First off, last Monday Harley graduated puppy kindergarten class. His favorite dog in the class, Chelsea, brough her entire family and the little kids in her family love Harley. I'm suprised how good he played with ALL the dogs. He learned, stay, sit, look, touch, find and paw in that class. I'm am pretty proud of him. He never mastered "down" and the trainer said that could just be because he is tiny and that smaller dogs feel vulnerable when they lie down. She gave me some packets to read on tips on teaching "down", but I'm not going to push anything since Harley is usually under control. LOL! Then Friday, Harley came to the first two and half periods of camp with me. It was color war that day, so it was full of noise and loads of people all over and Harley handled it like a pro. I'm sure that added even more experiance with his socialization. I let the little boys in my bunk that I'm the counsler of pet Harley and all I heard was "we love Harley" or "can Harley come to camp tomorrow too?". They were all great with him and even the owners of the camp wanted to hold him. Then on Saturday, my two very young cousins came over. Ages four and almost two. Let me tell you, I was very worried at how Harley was going to be with the little one at first but he was A-W-E-S-O-M-E. I'm thrilled that Harley was gentle and he followed her everywhere. All I heard from her mouth was "Harwee...Harwee". LOL! My Aunt got some great pictures and I will *have* to post them. I am so glad that Harley is friendly towards other people, I heard that most chihuahuas are warry of strangers. Even though Harley shows different reactions towards different people, he still is pretty friendly towards other people, that aren't my family and I. Although my mom told me that today when I left for camp Harley sat by the door and cried for a half an hour. He also crys whenever I leave a room he is in, what a little momma's boy! :lol: That is all for now, I can't wait to show the pics of Harley and my little cousins. I better email my Aunt. :wink: 

Jessica


----------



## KB (Apr 13, 2004)

I PM'd you awhile ago about Tyler Park being closed did u get it?


----------



## Jessica (Jul 11, 2004)

Nothing really new has been going on here. Harley had his latest vet check up recently and weighs 3.3 pounds. He is still sooooo tiny! Recently we went on a visit to Poppy and Oma's house and everybody loves him there. My Uncle Chris wouldn't stop cuddling Harley. He of course had to follow me around the house and loved playing outside. Harley also did that when we went to visit my Dad's side of the family and all my cousins. I've brought Harley with me to two restaurants so far, both didn't even realize he was there, of course he was in my purse. :wink: He also recently went with me and my mom to the mall to go shopping and of course a few people if they looked long enough saw Harley was in the carrier purse and he greeted everybody with kisses. My mom and I then went and ate at Einstien's Bagels and brought Harley, they didn't even mind, everybody thought he was such a handsome boy! After that, we made a quick stop at petsmart because Harley seemed to need a new leash to match his new harness and of course the only dog he decided to bark at was a GREAT DANE. :lol: 8) He really thinks he's a tough little guy.  

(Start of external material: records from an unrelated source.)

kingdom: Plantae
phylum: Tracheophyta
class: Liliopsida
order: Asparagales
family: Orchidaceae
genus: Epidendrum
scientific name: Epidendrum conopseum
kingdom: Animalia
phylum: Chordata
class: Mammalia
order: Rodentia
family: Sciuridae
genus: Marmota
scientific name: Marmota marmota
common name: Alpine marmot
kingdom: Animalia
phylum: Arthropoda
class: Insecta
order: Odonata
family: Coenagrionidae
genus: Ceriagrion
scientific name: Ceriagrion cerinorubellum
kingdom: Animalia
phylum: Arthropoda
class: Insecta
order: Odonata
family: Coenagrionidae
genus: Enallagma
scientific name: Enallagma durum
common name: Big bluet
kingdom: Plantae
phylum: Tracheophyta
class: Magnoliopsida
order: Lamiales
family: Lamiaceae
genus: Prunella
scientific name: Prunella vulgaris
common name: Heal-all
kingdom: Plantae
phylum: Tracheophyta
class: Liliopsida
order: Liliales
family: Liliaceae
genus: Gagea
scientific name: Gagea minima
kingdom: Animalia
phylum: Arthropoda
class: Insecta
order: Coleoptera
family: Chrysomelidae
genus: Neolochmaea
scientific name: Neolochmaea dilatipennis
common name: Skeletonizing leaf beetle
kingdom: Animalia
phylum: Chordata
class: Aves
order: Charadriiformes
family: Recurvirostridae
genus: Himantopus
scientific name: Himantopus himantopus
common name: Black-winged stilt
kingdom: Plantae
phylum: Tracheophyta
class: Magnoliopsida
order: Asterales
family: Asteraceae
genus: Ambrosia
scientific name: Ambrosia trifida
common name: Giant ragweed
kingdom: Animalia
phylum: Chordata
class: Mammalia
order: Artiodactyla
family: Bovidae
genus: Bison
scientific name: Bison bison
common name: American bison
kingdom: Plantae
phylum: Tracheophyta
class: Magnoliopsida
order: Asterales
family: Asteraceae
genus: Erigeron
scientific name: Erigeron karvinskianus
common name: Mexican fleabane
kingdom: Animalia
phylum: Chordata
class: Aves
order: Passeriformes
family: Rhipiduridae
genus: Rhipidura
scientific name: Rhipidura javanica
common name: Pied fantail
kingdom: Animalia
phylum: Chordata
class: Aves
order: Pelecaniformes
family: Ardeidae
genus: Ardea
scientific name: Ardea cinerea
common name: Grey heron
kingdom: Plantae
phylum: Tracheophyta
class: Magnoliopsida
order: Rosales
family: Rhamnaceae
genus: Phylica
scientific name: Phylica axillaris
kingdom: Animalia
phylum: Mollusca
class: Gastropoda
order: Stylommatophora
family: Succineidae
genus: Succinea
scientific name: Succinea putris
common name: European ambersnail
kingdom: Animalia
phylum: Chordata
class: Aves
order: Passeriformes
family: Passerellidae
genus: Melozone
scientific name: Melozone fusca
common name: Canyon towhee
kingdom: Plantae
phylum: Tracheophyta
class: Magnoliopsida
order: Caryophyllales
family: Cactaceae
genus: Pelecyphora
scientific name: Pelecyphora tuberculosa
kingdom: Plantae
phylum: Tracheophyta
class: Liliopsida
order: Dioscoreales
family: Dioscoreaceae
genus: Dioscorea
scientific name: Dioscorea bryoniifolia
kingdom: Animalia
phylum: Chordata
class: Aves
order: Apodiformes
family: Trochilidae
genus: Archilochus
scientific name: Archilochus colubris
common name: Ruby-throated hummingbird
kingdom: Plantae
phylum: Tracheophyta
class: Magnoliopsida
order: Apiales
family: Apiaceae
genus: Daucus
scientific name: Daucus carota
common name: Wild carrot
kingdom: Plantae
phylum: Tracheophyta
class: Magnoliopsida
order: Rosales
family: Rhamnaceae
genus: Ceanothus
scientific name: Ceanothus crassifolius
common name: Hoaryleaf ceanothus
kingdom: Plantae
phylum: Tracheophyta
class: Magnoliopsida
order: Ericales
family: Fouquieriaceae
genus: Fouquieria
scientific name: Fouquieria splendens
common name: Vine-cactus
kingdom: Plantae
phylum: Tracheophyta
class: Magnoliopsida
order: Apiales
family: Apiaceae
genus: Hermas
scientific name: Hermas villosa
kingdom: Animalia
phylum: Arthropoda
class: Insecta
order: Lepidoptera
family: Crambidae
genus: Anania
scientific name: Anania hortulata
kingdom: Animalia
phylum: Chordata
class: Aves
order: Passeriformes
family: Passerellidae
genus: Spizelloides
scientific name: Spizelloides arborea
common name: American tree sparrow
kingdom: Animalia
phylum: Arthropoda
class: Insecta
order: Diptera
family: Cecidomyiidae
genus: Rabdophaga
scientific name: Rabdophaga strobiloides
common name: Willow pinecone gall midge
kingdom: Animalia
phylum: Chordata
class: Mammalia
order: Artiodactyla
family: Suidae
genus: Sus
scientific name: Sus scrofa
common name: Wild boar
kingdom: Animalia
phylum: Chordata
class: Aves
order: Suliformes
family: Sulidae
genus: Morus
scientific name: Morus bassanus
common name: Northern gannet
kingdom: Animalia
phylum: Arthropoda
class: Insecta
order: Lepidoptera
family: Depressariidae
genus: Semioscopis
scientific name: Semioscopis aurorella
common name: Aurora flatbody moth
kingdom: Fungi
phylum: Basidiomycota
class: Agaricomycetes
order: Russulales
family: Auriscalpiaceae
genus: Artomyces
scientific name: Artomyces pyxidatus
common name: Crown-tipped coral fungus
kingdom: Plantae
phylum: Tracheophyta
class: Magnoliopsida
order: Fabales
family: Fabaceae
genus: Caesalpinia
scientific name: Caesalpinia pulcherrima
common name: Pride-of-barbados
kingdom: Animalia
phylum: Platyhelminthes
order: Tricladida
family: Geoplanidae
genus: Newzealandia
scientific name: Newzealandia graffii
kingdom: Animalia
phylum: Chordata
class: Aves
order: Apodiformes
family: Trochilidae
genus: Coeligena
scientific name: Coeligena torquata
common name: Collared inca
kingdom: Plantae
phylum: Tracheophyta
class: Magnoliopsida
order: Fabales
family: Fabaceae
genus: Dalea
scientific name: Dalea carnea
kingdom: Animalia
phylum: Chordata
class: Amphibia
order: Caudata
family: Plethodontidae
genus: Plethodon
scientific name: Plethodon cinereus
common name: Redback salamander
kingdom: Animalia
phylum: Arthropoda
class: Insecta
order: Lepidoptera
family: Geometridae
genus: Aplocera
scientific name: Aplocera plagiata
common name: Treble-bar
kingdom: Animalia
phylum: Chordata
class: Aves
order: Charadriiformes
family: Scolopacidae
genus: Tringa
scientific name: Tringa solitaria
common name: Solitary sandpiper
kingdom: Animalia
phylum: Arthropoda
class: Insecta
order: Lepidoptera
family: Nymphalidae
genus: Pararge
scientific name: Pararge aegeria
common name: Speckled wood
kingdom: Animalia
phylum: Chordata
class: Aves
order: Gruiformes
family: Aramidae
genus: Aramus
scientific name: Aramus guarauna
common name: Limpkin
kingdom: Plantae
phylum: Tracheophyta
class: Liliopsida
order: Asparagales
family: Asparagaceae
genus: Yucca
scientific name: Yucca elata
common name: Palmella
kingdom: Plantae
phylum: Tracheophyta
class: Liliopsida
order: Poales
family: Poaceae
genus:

Anyway, that's really all for now, I'll add a picture tonight. He will be six months old in two days!!  

Jessica


----------



## Jessica (Jul 11, 2004)

Ok, here is Harley at five months going on six months. I will have some more soon. Once I get some more taken! :lol: 

Jessica


----------



## Boogaloo (Mar 27, 2004)

Ohhhhh! What a sweat pea! That is a great shot; I love his markings!


----------



## Jessica (Jul 11, 2004)

Thanks Anna! I have to be quick with the camera though, LOL. He can move pretty fast.  :lol:


----------



## Jessica (Jul 11, 2004)

Where did my other pictures go?!  LOL.


----------